MATERIAL SHOWN START

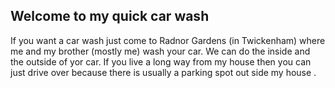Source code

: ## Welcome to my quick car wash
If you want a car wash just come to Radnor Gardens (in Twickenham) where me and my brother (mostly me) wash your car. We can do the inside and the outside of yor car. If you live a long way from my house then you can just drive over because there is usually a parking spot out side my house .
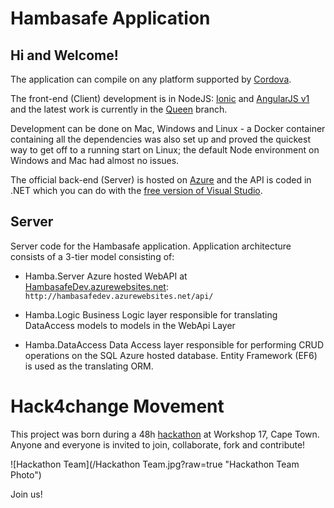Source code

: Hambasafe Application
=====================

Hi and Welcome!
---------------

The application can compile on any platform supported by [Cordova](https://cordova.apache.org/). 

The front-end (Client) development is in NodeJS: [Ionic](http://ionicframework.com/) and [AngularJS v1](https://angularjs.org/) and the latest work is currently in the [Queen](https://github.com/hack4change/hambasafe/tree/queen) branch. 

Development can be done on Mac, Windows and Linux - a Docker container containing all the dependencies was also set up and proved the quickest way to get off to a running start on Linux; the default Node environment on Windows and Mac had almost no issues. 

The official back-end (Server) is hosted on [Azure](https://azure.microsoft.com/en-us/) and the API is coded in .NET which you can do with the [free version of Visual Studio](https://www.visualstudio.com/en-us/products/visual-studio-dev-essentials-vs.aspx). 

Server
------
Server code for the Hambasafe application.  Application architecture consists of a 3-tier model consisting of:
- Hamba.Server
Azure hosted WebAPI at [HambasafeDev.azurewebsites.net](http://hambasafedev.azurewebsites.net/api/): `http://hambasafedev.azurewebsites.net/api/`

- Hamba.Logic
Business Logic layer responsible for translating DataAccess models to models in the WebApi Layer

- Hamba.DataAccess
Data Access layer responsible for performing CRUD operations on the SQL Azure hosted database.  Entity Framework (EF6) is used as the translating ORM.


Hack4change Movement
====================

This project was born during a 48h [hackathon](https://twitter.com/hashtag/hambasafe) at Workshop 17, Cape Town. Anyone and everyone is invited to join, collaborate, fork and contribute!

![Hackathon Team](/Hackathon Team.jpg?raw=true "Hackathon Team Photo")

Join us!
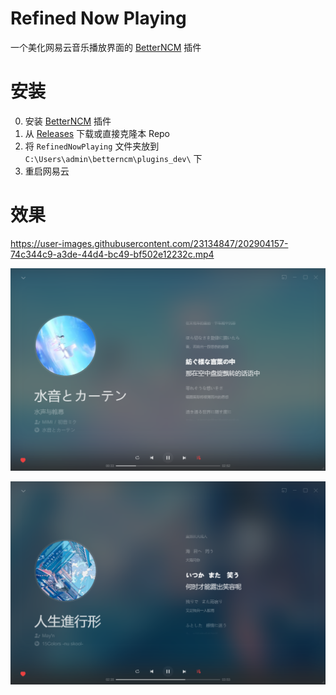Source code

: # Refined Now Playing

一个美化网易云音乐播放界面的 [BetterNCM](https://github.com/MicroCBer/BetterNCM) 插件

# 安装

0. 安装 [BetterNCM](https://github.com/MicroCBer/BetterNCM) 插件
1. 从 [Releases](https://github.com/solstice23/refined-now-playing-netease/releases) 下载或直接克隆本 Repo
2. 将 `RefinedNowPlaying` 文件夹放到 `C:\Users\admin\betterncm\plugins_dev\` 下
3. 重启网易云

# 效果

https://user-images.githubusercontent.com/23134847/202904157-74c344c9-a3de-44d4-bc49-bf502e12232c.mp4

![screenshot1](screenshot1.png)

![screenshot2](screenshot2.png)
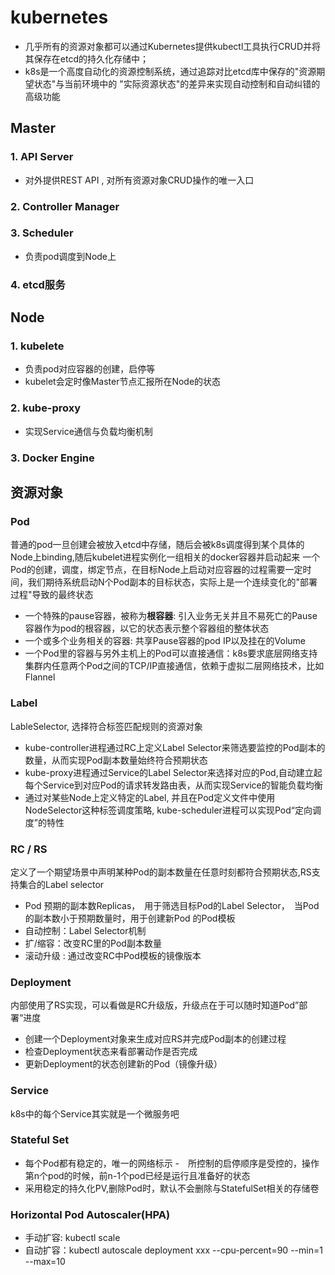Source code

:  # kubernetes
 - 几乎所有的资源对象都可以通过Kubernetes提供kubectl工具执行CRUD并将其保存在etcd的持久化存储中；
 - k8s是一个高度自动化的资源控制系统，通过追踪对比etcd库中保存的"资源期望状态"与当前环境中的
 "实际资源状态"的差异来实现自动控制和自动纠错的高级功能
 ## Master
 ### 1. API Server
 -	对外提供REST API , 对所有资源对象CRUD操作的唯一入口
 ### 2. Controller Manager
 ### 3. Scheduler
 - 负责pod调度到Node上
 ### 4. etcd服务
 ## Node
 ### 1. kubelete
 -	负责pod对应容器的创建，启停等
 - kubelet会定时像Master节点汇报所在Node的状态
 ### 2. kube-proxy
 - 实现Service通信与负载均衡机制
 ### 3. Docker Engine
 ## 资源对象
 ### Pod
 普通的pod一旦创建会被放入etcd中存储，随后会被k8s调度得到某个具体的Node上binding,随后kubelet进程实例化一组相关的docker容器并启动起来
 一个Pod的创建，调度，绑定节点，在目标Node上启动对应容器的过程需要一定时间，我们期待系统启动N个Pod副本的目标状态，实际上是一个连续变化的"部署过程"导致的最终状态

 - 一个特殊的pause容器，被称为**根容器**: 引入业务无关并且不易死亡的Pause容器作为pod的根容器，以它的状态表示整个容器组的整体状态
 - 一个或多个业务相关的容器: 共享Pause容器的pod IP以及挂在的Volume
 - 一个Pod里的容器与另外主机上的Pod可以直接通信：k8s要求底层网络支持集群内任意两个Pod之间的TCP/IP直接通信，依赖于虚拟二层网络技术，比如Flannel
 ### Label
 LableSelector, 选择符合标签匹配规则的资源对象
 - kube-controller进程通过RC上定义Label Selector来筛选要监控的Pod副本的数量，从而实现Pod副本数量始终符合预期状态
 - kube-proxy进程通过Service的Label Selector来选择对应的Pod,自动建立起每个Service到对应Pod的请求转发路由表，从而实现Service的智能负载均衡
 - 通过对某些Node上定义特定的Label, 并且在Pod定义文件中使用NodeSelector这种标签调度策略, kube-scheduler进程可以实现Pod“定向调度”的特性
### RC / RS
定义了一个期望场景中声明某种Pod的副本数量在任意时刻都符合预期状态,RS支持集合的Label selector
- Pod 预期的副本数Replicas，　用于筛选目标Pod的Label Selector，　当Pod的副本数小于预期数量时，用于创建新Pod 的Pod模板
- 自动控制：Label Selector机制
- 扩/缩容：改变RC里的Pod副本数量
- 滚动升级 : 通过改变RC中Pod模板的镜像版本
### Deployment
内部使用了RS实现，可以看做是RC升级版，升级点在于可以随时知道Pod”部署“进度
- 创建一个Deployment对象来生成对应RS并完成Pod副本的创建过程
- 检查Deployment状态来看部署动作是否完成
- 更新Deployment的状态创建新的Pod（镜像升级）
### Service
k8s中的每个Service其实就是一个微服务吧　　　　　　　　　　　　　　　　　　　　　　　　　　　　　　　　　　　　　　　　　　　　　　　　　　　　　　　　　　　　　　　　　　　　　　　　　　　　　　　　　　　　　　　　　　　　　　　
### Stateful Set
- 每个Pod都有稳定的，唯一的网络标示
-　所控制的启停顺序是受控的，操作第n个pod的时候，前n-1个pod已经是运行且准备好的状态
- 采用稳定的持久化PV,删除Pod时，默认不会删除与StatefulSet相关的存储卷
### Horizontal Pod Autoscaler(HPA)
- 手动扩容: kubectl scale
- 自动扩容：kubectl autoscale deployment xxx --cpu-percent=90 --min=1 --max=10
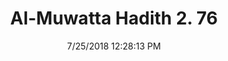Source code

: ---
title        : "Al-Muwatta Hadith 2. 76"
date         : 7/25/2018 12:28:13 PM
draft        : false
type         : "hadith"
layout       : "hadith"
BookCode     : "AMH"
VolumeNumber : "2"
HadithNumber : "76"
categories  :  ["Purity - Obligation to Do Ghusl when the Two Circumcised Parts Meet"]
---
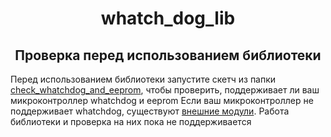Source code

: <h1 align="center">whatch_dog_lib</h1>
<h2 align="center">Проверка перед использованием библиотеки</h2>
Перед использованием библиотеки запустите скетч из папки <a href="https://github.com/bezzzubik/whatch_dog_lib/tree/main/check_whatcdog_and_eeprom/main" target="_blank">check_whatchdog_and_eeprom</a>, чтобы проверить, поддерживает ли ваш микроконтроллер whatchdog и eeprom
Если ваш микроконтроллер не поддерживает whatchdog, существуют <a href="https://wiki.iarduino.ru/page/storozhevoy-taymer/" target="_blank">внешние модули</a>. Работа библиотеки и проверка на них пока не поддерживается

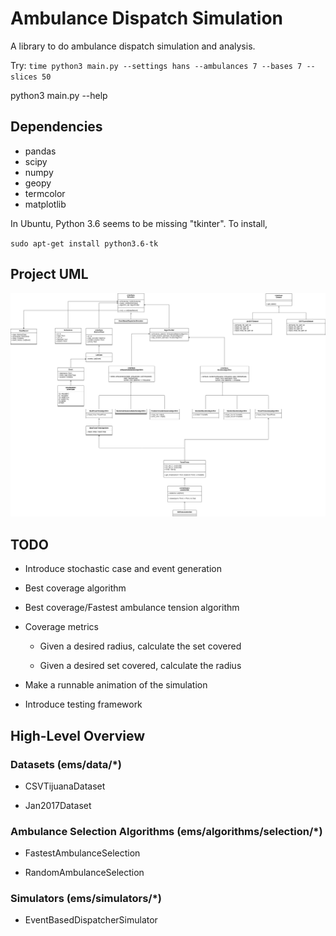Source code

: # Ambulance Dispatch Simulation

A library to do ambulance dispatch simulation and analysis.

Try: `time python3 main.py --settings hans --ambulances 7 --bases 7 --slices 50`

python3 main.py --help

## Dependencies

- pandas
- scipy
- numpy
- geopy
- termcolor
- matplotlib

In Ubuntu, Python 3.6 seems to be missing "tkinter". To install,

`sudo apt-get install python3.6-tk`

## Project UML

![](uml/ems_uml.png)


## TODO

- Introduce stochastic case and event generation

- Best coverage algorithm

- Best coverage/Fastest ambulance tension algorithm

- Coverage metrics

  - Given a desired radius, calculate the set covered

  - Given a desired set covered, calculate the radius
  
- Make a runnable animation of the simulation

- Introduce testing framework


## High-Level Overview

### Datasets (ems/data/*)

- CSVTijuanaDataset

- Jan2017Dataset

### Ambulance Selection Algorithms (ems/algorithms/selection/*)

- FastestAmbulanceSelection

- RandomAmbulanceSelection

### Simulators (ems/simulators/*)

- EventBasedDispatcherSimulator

MATERIAL SHOWN END

* INSTRUCTIONS TO FOLLOW: Your answer must be only the lines from the one that holds "перед использованием библиотеки</h2>" to the end of the listing, each restated word for word, with both ends kept and pictures left out.

* SOLUTION TO THE EXERCISE:
<h2 align="center">Проверка перед использованием библиотеки</h2>
Перед использованием библиотеки запустите скетч из папки <a href="https://github.com/bezzzubik/whatch_dog_lib/tree/main/check_whatcdog_and_eeprom/main" target="_blank">check_whatchdog_and_eeprom</a>, чтобы проверить, поддерживает ли ваш микроконтроллер whatchdog и eeprom
Если ваш микроконтроллер не поддерживает whatchdog, существуют <a href="https://wiki.iarduino.ru/page/storozhevoy-taymer/" target="_blank">внешние модули</a>. Работа библиотеки и проверка на них пока не поддерживается

Source code

: # Ambulance Dispatch Simulation

A library to do ambulance dispatch simulation and analysis.

Try: `time python3 main.py --settings hans --ambulances 7 --bases 7 --slices 50`

python3 main.py --help

## Dependencies

- pandas
- scipy
- numpy
- geopy
- termcolor
- matplotlib

In Ubuntu, Python 3.6 seems to be missing "tkinter". To install,

`sudo apt-get install python3.6-tk`

## Project UML

![](uml/ems_uml.png)


## TODO

- Introduce stochastic case and event generation

- Best coverage algorithm

- Best coverage/Fastest ambulance tension algorithm

- Coverage metrics

  - Given a desired radius, calculate the set covered

  - Given a desired set covered, calculate the radius
  
- Make a runnable animation of the simulation

- Introduce testing framework


## High-Level Overview

### Datasets (ems/data/*)

- CSVTijuanaDataset

- Jan2017Dataset

### Ambulance Selection Algorithms (ems/algorithms/selection/*)

- FastestAmbulanceSelection

- RandomAmbulanceSelection

### Simulators (ems/simulators/*)

- EventBasedDispatcherSimulator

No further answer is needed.